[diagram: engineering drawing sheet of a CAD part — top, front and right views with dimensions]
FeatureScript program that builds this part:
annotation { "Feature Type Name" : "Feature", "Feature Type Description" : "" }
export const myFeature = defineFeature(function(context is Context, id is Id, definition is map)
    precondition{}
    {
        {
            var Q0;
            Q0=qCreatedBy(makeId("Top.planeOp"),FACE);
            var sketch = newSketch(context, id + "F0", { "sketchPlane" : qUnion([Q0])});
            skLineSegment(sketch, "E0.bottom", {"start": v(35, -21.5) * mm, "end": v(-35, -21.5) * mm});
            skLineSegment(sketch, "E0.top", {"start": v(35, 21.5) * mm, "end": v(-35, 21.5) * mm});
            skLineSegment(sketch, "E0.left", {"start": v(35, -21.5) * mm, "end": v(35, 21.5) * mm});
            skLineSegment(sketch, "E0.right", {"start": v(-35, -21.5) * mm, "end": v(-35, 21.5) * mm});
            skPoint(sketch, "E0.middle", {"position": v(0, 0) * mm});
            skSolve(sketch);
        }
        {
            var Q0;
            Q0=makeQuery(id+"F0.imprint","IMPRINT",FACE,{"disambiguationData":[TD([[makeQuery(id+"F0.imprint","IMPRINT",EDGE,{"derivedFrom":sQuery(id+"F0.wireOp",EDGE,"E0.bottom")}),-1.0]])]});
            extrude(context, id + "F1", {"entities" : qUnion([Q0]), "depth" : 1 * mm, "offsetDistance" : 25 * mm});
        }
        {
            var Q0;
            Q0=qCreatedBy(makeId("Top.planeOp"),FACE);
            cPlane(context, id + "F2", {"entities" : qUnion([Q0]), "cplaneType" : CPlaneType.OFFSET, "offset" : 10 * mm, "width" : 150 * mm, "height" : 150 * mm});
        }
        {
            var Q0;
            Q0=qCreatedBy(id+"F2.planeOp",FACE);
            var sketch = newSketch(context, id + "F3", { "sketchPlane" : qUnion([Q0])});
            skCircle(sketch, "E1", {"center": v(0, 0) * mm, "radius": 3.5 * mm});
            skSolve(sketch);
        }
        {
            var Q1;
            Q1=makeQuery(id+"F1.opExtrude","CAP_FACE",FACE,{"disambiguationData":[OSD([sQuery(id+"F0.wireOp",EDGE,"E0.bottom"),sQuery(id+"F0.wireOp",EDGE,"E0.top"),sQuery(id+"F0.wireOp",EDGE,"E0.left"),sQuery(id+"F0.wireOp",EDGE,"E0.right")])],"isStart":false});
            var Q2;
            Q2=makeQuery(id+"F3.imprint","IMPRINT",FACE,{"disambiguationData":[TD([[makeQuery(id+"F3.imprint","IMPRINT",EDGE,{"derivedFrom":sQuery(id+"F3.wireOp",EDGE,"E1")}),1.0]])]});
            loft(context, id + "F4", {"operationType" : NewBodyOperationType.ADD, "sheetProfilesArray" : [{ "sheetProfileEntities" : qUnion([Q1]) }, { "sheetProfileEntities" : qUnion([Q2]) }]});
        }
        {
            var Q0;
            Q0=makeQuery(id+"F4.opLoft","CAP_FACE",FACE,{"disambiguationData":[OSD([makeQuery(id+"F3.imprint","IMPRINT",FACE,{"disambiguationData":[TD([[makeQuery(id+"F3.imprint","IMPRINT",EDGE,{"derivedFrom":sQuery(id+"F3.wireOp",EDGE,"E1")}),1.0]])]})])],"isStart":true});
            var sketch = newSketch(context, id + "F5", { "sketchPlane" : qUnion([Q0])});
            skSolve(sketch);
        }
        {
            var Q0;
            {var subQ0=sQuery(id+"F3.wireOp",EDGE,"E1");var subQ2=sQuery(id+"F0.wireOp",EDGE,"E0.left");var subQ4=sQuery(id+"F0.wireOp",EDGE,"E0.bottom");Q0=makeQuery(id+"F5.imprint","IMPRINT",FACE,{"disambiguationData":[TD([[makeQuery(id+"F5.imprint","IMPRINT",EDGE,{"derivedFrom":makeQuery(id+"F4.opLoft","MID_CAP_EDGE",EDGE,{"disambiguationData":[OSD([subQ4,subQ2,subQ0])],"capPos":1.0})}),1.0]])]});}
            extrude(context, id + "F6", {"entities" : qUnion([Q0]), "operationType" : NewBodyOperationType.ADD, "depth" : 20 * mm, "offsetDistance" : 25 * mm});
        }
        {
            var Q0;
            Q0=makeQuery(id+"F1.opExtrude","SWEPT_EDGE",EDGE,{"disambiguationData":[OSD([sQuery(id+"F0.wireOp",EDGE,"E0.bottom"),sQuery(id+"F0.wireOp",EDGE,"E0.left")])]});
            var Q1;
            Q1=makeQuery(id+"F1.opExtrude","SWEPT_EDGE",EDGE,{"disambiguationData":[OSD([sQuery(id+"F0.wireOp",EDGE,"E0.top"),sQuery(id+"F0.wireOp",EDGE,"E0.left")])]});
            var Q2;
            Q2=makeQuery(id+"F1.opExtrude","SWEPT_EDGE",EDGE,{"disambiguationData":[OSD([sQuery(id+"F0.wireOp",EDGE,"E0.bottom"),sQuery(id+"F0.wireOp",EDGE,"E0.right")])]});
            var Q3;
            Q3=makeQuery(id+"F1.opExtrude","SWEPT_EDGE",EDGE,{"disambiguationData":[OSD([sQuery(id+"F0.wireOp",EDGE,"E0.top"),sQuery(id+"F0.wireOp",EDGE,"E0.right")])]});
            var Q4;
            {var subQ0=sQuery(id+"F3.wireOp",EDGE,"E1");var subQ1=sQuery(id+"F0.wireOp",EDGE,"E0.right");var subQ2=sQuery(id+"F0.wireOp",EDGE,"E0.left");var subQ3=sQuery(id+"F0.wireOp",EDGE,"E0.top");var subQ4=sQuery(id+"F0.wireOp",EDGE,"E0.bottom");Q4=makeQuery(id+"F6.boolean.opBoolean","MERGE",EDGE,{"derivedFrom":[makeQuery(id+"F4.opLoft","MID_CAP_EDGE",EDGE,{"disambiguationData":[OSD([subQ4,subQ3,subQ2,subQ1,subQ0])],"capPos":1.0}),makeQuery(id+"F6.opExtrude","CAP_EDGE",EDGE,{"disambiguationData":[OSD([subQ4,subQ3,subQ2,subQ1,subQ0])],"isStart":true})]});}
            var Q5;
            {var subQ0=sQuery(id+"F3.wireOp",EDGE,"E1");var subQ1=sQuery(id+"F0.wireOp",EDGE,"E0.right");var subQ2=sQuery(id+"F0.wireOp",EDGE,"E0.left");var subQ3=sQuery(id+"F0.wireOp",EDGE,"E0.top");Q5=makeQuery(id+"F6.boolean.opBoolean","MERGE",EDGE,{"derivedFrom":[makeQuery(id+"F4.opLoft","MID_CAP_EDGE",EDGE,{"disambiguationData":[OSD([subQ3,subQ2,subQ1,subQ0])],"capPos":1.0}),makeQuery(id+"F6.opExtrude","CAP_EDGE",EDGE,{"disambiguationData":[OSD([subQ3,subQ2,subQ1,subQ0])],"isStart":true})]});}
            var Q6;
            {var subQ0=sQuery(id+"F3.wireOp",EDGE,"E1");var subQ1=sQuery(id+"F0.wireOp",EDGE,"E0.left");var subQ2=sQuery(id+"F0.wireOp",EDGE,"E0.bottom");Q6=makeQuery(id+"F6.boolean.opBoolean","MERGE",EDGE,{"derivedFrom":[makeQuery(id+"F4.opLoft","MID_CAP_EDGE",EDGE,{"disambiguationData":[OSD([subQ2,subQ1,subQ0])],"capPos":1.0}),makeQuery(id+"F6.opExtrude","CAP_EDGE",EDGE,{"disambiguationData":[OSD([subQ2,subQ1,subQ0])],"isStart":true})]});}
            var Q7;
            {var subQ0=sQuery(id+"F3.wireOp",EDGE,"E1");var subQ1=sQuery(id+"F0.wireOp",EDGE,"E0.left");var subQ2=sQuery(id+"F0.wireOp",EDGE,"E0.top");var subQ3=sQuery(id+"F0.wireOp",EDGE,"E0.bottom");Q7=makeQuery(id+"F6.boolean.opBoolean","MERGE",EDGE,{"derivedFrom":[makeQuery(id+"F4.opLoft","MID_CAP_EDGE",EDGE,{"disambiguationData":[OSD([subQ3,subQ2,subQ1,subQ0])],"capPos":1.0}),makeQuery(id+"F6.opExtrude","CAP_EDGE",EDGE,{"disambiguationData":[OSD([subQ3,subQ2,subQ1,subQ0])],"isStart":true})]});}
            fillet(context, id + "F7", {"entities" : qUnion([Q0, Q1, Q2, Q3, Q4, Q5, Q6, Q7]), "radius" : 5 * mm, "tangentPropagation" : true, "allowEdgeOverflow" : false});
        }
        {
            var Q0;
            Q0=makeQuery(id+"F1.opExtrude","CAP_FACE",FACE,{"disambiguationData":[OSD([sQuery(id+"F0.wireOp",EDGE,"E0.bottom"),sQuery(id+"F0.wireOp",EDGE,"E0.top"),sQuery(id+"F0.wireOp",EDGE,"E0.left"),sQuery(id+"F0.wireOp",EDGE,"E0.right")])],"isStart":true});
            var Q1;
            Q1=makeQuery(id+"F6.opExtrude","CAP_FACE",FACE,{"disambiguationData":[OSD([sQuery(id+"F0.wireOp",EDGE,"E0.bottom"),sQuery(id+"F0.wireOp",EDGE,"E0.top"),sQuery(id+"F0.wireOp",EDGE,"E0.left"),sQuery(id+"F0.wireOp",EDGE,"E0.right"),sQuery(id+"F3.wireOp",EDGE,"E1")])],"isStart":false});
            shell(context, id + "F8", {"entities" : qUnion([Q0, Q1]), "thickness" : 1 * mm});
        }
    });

*WHAT YOU SHOULD DO*. Find each line in the records above that contains the word "depth" and copy those lines out in full.

*ANSWER FOR THIS EXERCISE*.
            extrude(context, id + "F1", {"entities" : qUnion([Q0]), "depth" : 1 * mm, "offsetDistance" : 25 * mm});
            extrude(context, id + "F6", {"entities" : qUnion([Q0]), "operationType" : NewBodyOperationType.ADD, "depth" : 20 * mm, "offsetDistance" : 25 * mm});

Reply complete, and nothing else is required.